Crypto tax isn’t something a generic chatbot or calculator handles reliably. Too many edge cases, too many rule changes. Restio is built for it:

  • Instant answers“Is my ETH → USDT swap taxable?”, “What does DAC8 mean for my Binance account?”, “When does my stake actually become long-term?” — ask in German or English, get an answer in seconds.
  • Purchase decision check — before a large trade, run it through Restio: it calculates the tax impact including the €1,000 threshold and FIFO effect.
  • Deadline guardian — alerts when you’re approaching the €1,000 limit or when Anlage SO / loss-carryforward deadlines are coming up.
  • Tool export integration — take your CoinTracking or Blockpit report, upload it, and get a clean summary you can share with your Steuerberater or use directly in ELSTER.

Getting crypto tax right is no longer optional in Germany. With DAC8, it’s visible. With the €1,000 and €256 thresholds, it’s quantifiable. With a proper tool plus Restio as a second opinion, it’s an hour’s work — not a Steuerberater-sized bill.

Restio

Tax tips on your phone

Restio finds deductions you didn't know existed.

Frequently Asked Questions

At what gain do I have to pay crypto tax in Germany?

If you held the crypto for less than one year, the gain is taxable — subject to a €1,000-per-year exemption threshold. Up to €1,000 in gains is tax-free; at €1,001, the full amount becomes taxable (it's an all-or-nothing threshold, not a tax-free allowance). Any coins held longer than 365 days before selling are completely tax-free.

Is swapping Bitcoin for Ethereum taxable?

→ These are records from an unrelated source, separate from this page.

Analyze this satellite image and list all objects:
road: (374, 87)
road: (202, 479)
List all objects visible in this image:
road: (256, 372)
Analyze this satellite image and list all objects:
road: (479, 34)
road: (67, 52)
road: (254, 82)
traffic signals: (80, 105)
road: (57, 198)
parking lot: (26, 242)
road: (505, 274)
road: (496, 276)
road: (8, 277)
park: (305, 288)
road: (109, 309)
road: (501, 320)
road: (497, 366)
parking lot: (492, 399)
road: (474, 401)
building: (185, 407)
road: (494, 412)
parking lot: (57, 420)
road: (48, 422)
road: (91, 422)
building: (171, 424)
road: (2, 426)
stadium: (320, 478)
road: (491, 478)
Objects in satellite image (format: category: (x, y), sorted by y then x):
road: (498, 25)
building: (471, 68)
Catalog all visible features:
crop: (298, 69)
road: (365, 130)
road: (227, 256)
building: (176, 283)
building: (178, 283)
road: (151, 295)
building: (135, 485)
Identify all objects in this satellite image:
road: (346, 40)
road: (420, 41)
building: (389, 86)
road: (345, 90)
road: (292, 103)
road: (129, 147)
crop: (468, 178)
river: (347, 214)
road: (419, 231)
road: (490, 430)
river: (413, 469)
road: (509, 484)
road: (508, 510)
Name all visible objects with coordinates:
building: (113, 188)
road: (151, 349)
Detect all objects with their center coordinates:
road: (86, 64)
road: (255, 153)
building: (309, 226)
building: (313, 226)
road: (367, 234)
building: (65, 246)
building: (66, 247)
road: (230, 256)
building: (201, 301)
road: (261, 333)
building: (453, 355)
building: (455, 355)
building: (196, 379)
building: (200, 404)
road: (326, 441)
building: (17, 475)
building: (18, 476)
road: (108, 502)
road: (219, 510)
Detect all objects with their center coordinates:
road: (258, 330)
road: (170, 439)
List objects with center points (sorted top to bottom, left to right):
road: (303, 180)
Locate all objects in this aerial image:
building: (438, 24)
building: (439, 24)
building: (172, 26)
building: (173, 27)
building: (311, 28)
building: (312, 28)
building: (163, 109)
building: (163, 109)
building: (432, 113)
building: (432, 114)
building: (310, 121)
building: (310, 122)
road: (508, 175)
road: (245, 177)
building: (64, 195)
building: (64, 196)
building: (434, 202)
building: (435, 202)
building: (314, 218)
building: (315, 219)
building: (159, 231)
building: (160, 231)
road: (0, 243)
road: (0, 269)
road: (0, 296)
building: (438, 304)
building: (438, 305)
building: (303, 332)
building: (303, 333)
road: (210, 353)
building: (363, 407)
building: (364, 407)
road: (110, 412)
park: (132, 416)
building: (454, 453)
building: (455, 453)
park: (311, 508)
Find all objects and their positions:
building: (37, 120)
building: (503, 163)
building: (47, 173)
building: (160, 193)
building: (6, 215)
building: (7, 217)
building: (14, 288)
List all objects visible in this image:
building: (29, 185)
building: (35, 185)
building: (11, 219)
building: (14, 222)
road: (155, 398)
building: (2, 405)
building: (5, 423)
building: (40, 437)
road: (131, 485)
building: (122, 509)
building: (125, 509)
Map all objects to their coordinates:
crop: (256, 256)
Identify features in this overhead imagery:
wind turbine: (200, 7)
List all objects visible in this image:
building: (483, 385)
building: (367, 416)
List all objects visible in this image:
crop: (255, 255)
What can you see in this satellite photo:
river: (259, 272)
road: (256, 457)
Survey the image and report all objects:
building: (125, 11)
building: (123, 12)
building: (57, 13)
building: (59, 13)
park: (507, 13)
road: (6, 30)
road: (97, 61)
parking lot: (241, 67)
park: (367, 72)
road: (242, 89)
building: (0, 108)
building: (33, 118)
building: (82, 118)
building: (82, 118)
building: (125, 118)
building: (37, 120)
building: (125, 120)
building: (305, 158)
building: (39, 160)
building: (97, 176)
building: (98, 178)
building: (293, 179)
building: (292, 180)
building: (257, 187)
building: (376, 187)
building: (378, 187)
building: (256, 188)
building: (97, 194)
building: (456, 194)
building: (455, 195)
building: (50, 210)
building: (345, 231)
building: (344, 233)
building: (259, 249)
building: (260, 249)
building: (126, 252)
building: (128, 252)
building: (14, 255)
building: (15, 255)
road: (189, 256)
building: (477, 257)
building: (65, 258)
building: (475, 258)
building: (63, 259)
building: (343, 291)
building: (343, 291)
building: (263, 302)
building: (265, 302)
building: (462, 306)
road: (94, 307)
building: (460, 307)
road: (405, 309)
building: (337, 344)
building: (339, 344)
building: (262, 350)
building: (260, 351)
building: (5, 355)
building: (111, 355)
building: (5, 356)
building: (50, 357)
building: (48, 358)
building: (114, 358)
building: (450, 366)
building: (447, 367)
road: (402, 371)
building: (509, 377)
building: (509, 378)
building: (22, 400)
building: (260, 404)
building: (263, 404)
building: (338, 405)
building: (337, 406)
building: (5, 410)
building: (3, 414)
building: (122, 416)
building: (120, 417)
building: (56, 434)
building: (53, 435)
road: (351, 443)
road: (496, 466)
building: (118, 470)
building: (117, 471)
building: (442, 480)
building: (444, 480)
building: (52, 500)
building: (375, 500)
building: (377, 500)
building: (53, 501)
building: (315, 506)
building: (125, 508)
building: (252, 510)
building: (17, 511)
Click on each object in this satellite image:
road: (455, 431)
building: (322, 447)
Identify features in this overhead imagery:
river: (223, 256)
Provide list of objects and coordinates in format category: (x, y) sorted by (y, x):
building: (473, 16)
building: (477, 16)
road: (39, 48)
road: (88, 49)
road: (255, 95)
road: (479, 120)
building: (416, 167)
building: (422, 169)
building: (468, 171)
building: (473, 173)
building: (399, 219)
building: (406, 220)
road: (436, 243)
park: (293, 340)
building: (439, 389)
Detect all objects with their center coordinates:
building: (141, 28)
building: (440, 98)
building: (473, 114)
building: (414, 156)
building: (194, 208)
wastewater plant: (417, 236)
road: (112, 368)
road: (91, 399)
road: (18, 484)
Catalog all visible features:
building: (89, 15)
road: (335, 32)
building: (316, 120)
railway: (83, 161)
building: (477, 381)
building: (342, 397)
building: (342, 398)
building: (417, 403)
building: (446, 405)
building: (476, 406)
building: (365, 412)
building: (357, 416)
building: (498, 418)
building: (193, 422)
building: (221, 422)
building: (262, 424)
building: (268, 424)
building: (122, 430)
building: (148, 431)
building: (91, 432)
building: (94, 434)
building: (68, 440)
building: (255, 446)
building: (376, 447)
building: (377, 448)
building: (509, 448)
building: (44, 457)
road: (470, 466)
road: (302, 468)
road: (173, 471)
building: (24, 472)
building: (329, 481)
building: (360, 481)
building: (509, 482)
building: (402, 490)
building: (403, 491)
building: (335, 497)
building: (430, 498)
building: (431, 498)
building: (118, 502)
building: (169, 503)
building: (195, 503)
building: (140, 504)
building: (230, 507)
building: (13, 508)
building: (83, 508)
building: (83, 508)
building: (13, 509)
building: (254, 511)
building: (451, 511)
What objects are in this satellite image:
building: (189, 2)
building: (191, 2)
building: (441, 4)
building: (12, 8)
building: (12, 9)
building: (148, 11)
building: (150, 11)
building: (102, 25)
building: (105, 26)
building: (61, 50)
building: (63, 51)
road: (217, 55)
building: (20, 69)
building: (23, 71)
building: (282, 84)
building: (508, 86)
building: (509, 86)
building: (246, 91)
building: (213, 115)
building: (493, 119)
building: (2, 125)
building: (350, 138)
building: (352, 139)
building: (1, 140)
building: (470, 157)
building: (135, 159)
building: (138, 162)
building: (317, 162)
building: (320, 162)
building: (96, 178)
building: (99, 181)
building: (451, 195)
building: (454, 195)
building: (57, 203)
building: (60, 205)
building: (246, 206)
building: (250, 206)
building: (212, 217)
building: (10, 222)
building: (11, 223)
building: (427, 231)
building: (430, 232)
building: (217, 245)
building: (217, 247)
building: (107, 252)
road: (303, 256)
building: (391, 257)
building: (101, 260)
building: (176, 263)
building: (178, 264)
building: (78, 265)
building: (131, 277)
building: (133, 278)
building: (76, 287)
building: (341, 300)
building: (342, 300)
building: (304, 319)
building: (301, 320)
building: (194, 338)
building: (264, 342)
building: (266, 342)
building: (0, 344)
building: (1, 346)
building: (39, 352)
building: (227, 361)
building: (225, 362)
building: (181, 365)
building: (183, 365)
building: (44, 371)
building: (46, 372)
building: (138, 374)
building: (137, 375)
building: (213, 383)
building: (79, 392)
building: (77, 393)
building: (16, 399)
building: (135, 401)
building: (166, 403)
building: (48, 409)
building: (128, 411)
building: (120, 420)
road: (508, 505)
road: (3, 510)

Yes. Every swap between two cryptocurrencies (including BTC-to-USDT, ETH to a DeFi token, or stablecoin-to-stablecoin) counts as a sale of the first coin and a purchase of the second — triggering a private disposal under §23 EStG. This is the most commonly missed point. Under DAC8, exchanges now report these swaps directly to the Finanzamt.

How are staking, lending, and airdrops taxed?

Staking, lending, and airdrop income are treated as 'other income' under §22 Nr. 3 EStG. The taxable value is the EUR price at the moment you received the coins. The annual exemption is only €256 — above that, the full amount is taxable. Later sales of the received coins are separate §23 events with a new one-year holding period.

What is DAC8 and what changes in 2026?

DAC8 (EU Directive 2023/2226) is in force from 2026. It requires all EU-regulated crypto asset service providers (Bitvavo, Bitpanda, Coinbase EU, etc.) to annually report user data and transactions to tax authorities. The German Finanzamt receives this data automatically and cross-checks it against your tax return. Discrepancies trigger automatic inquiries.

What do I do with crypto losses?

Crypto losses can only offset other private-disposal gains (not salary or interest). Any remaining loss carries forward (Verlustvortrag) to future years. Critical: you must file Anlage SO and explicitly request the loss carryforward — otherwise it's lost forever, even in a year with no gains to report.